🇷🇺 High Oil Revenues and Sanctions Evasion Tactics Require Stronger Monitoring by Coalition Countries
*November issue temporarily covers crude oil only
In October 2024, Russian oil export revenues increased by $1.2 billion to $15.6 billion due to higher prices and stable exports volumes, according to KSE Institute’s November ‘Russian Oil Tracker.’ Russia utilizes Iranian and Venezuelan-linked tankers, supported by ship managers and ‘convenience flag’ countries. The sanctions coalition must strengthen monitoring of Russia’s evolving sanctions evasion tactics to effectively counter violations.
Russian seaborne crude exports rose by 4.0% MoM in October, with reliance on Western maritime services increasing by 5% MoM to 13%. IG-insured tankers covered 22% of crude exports from Black Sea, 20% from the Baltic, 2% from the Pacific, and none from the Arctic.
The majority of Russian crude exports continue to rely on the shadow fleet. In October, 85% of shipments were carried by shadow tankers. A total of 111 loaded shadow tankers with crude left Russian ports, with one involved in ship-to-ship transfers and 84% of the vessels over 15 years old. These uninsured, aging vessels pose environmental risks in European waters and help Russia evade the $60 per barrel price cap to fund its war against Ukraine.

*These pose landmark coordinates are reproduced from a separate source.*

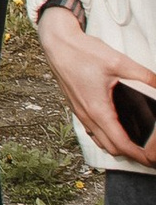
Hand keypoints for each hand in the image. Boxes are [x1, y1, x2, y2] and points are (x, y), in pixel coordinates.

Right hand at [33, 4, 155, 166]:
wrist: (58, 44)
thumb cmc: (83, 53)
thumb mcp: (119, 62)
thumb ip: (143, 76)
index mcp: (98, 110)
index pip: (121, 143)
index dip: (139, 155)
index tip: (152, 160)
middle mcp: (87, 116)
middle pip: (111, 148)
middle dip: (131, 154)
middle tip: (148, 151)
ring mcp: (80, 113)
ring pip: (100, 140)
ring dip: (117, 146)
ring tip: (135, 142)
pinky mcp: (77, 107)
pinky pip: (92, 130)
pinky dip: (106, 136)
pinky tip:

Russian oil export prices rose in October, with Urals FOB Primorsk and Novorossiysk increasing by $1.0 and $1.3 per barrel to approximately $63.0 per barrel. The discount to ICE Brent widened to $12.9 and $12.4 per barrel, respectively.
India, China, and Turkey remain key buyers of Russian crude. In October 2024, India imported 1,865 kb/d, 53% of Russia’s seaborne crude exports. Shipments to Turkey surged 2.5 times to 329 kb/d after SOCAR’s STAR refinery resumed operations. Russia continues to use ‘convenience flags’ like Panama, Barbados, and Gabon for oil transport. Moreover, UAE and Chinese managers facilitate shipments above the price cap, aiding sanctions evasion through attestation fraud, ship-to-ship transfers, and disabling vessel tracking.
As of November 18, 2024, the US, EU, and UK imposed sanctions on 103 tankers involved in transporting Russian oil. In response, Russia is testing the sanctions’ effectiveness, with 23 designated tankers returning to service after staying idle for a long time and 9 planning voyages post-designation. Meanwhile, other sanctioned tankers have been removed from commercial operations following coalition measures.
U.S. sanctions targeting Iran and related entities further restrict Russia’s access to shadow tankers for oil transportation. These measures, under SDGT (Specially Designated Global Terrorists) and IRAN-EO13846 (US sanctions on Iran) programs, ban 133 tankers from legal operations on international markets. Despite these restrictions, Russia has partially bypassed them, with 25 of these tankers loaded and/or transported Russian oil using STS operations between January 2023 and August 2024.
Nevertheless, Russian oil is transported on tankers used for sanctioned Iranian and Venezuelan oil. The Chinese manager Prominent Shipmanagement Ltd used its tankers Cankiri and Sakarya to transship Russian crude onto the Atila, a vessel also involved in transporting Iranian and Venezuelan oil. The Atila is owned by the opaque Grat Shipping Co Ltd, registered in Seychelles.
KSE Institute projects Russian oil revenues to reach $193 billion and $137 billion in 2024 and 2025 under the base case. However, if sanctions enforcement is weak, Russian oil revenues could increase, reaching $167 billion in 2025 and $165 billion in 2026.